The zeitgeisty dialogue is spot on: Dialogue is Linklater's forte. He's known for his walk-and-talk films in which characters simply walk a lot and talk a lot. Take Slacker, which was nothing but walking and talking. In SubUrbia especially there are some sharp zeitgeisty zingers, from "I gotta know what it's like to be on MTV" to the profound, "50 years from now we're all gonna be dead and there'll be new people standing here, drinking beer, eating pizza, bitching about the price of Oreos". But the absolute zenith of era-specific dialogue comprises four simple words uttered through a pay phone: "Meet at the corner." You might not think it, but it is. It sums up the heart of the movie: teens hanging out at a corner. It sounds so arbitrary in the era of the iPhone, doesn't it? "Meet at the corner." There's no, What time? No, How long will you be there for? No need for reassuring updates via text. Just a simple "Meet at the corner."

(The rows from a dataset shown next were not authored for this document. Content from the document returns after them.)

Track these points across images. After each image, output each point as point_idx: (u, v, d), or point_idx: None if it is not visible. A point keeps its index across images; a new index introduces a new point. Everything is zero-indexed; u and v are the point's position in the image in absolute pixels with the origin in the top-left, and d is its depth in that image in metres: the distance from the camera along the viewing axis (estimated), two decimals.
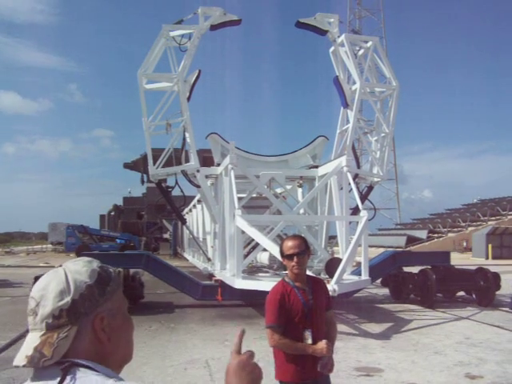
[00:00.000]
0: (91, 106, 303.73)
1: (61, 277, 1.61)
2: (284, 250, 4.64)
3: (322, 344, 4.43)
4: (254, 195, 19.54)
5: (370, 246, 17.77)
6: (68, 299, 1.56)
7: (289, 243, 4.65)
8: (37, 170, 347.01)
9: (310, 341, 4.50)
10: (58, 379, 1.50)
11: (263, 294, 15.32)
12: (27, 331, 1.61)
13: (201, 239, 25.03)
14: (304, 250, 4.64)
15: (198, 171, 18.14)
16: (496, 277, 17.69)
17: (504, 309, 16.71)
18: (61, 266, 1.67)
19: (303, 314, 4.54)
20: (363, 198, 18.64)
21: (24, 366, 1.50)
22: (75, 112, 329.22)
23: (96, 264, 1.69)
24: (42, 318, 1.55)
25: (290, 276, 4.69)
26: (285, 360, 4.56)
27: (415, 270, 18.33)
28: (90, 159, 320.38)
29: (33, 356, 1.50)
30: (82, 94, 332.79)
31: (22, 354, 1.52)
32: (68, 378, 1.50)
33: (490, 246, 44.79)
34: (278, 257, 14.17)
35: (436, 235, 59.95)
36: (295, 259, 4.57)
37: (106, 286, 1.65)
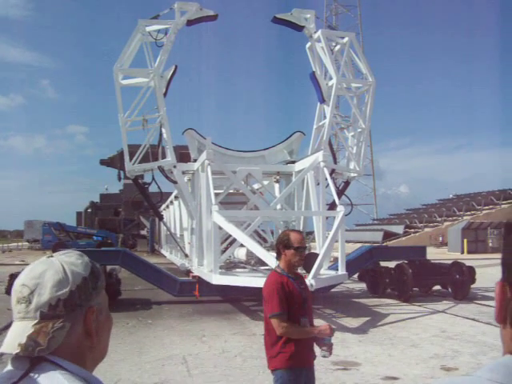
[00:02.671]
0: (64, 102, 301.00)
1: (57, 267, 1.58)
2: (294, 243, 4.78)
3: (325, 325, 4.70)
4: (231, 191, 19.52)
5: (347, 242, 17.91)
6: (67, 290, 1.55)
7: (298, 236, 4.86)
8: (11, 167, 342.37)
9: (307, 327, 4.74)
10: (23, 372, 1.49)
11: (241, 289, 15.37)
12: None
13: (178, 235, 24.96)
14: (306, 246, 4.97)
15: (174, 167, 18.06)
16: (471, 271, 17.89)
17: (478, 302, 16.91)
18: (52, 256, 1.64)
19: (301, 302, 4.73)
20: (340, 193, 18.73)
21: (17, 353, 1.46)
22: (48, 108, 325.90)
23: (87, 258, 1.68)
24: (37, 307, 1.52)
25: (285, 267, 4.82)
26: (280, 348, 4.67)
27: (392, 264, 18.46)
28: (64, 156, 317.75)
29: (27, 344, 1.46)
30: (54, 89, 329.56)
31: (13, 341, 1.48)
32: (34, 371, 1.49)
33: (465, 240, 45.21)
34: (256, 252, 14.25)
35: (412, 230, 60.48)
36: (303, 253, 4.87)
37: (97, 280, 1.66)
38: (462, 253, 43.78)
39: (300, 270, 13.36)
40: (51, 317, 1.52)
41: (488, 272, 23.83)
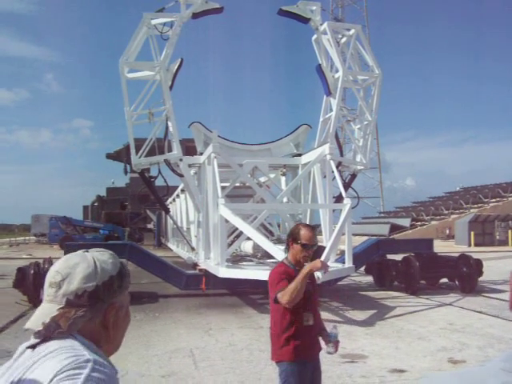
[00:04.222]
0: (69, 96, 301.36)
1: (90, 262, 1.75)
2: (302, 239, 4.73)
3: (317, 260, 4.68)
4: (238, 184, 19.50)
5: (354, 235, 17.86)
6: (93, 283, 1.72)
7: (308, 233, 4.77)
8: (17, 161, 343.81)
9: (311, 322, 4.69)
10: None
11: (247, 282, 15.34)
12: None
13: (185, 229, 24.98)
14: (317, 243, 4.85)
15: (180, 160, 18.04)
16: (478, 263, 17.82)
17: (486, 295, 16.86)
18: (87, 251, 1.82)
19: (306, 296, 4.65)
20: (346, 186, 18.67)
21: (39, 331, 1.63)
22: (53, 102, 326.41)
23: (118, 259, 1.85)
24: (65, 294, 1.69)
25: (292, 260, 4.81)
26: (283, 341, 4.67)
27: (399, 257, 18.42)
28: (70, 150, 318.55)
29: (50, 324, 1.64)
30: (58, 83, 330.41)
31: (38, 320, 1.66)
32: (55, 337, 1.64)
33: (472, 233, 45.06)
34: (263, 245, 14.23)
35: (419, 223, 60.40)
36: (310, 251, 4.75)
37: (123, 280, 1.82)
38: (469, 246, 43.67)
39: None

The cast is a 90s dream team: SubUrbia's cast is peak 90s. You've got Parker Posey (Party Girl, Dazed and Confused) and Steve Zahn (Reality Bites, That Thing You Do!), both faces permanently tethered to the 90s -- try and think of something, anything, they've been in post-90s, I challenge you. Then there's Giovanni Ribisi, best known for playing Phoebe's weird little brother Frank in Friends. In that, he was a quirky college dropout, like a coked up version of the character he plays in SubUrbia. They're all perfect as the (mostly) unlikable characters that Rolling Stone again takes aim at: "You don't want to spend any time with these people." But really, that's exactly why it's so great, why the cast is so great. The characters they play are well drawn. You believe that they're full of shit; and there's honesty in that. Most of us say dumb, cringeworthy shit before we become Serious Adults. Don't we?

The Sonic Youth soundtrack: Linklater peppers the film with Sonic Youth's decade-defining music. In fact, he commissioned three new songs from them. We hear one of them, "Bee Bee's Song", on the radio carried around by the blonde loner Bee Bee. She sets her radio down outside a launderette. It's late at night and no one else is around. She dances to Kim Gordon's sexy vocals. And it's not the only great song to blast from her little boombox on which a sticker reads: "COULD I SEE URANUS TONIGHT?" Once you've seen the film you're probably gonna want to look up the soundtrack, so let me save you some Googling. The other 90s heavyweights: Beck, Superchunk, Butthole Surfers, Elastica & Stephen Malkmus, and there's a solo song by Sonic Youth's Thurston Moore. This is the soundtrack to your slacker summer.